Page-level text extractions:
|---|

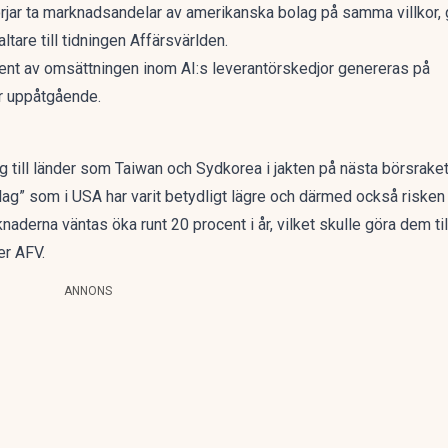
ar ta marknadsandelar av amerikanska bolag på samma villkor, g
ltare till
tidningen Affärsvärlden
.
ent av omsättningen inom AI:s leverantörskedjor genereras på
är uppåtgående.
sig till länder som Taiwan och Sydkorea i jakten på nästa börsraket
ag” som i USA har varit betydligt lägre och därmed också risken 
knaderna väntas öka runt 20 procent i år, vilket skulle göra dem 
ver AFV.
ANNONS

|---|

▸ Task: Leave the pictures out and print every record exactly.

▸ Answer for this exercise:
ar ta marknadsandelar av amerikanska bolag på samma villkor, g
ltare till
tidningen Affärsvärlden
.
ent av omsättningen inom AI:s leverantörskedjor genereras på
är uppåtgående.
sig till länder som Taiwan och Sydkorea i jakten på nästa börsraket
ag” som i USA har varit betydligt lägre och därmed också risken 
knaderna väntas öka runt 20 procent i år, vilket skulle göra dem 
ver AFV.
ANNONS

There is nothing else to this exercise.